**Directions**
Please repeat the line that contains "https://plati.ubbcluj.ro/en/Event/Details/96" and every line after it, exactly, through the end of the records.

Start of Task inputs

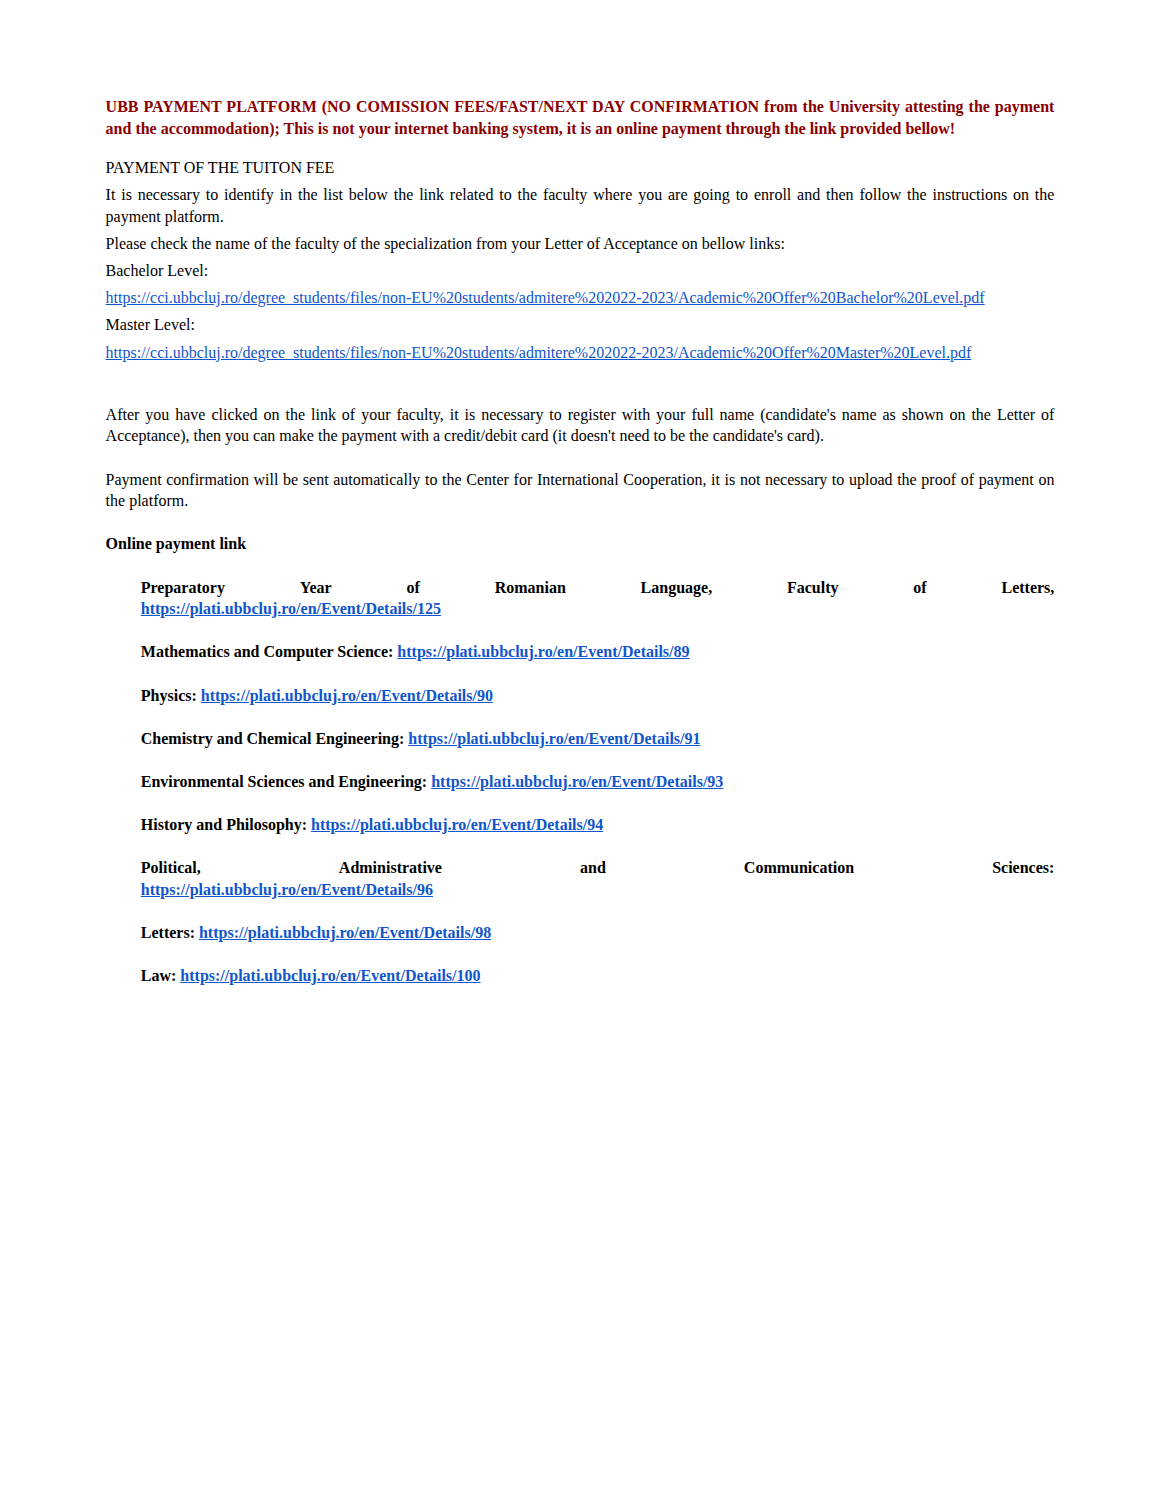UBB PAYMENT PLATFORM (NO COMISSION FEES/FAST/NEXT DAY CONFIRMATION from the University attesting the payment and the accommodation); This is not your internet banking system, it is an online payment through the link provided bellow!
PAYMENT OF THE TUITON FEE
It is necessary to identify in the list below the link related to the faculty where you are going to enroll and then follow the instructions on the payment platform.
Please check the name of the faculty of the specialization from your Letter of Acceptance on bellow links:
Bachelor Level:
https://cci.ubbcluj.ro/degree_students/files/non-EU%20students/admitere%202022-2023/Academic%20Offer%20Bachelor%20Level.pdf
Master Level:
https://cci.ubbcluj.ro/degree_students/files/non-EU%20students/admitere%202022-2023/Academic%20Offer%20Master%20Level.pdf
After you have clicked on the link of your faculty, it is necessary to register with your full name (candidate's name as shown on the Letter of Acceptance), then you can make the payment with a credit/debit card (it doesn't need to be the candidate's card).
Payment confirmation will be sent automatically to the Center for International Cooperation, it is not necessary to upload the proof of payment on the platform.
Online payment link
Preparatory Year of Romanian Language, Faculty of Letters,
https://plati.ubbcluj.ro/en/Event/Details/125
Mathematics and Computer Science: https://plati.ubbcluj.ro/en/Event/Details/89
Physics: https://plati.ubbcluj.ro/en/Event/Details/90
Chemistry and Chemical Engineering: https://plati.ubbcluj.ro/en/Event/Details/91
Environmental Sciences and Engineering: https://plati.ubbcluj.ro/en/Event/Details/93
History and Philosophy: https://plati.ubbcluj.ro/en/Event/Details/94
Political, Administrative and Communication Sciences:
https://plati.ubbcluj.ro/en/Event/Details/96
Letters: https://plati.ubbcluj.ro/en/Event/Details/98
Law: https://plati.ubbcluj.ro/en/Event/Details/100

End of Task inputs

**Reply to the task**
https://plati.ubbcluj.ro/en/Event/Details/96
Letters: https://plati.ubbcluj.ro/en/Event/Details/98
Law: https://plati.ubbcluj.ro/en/Event/Details/100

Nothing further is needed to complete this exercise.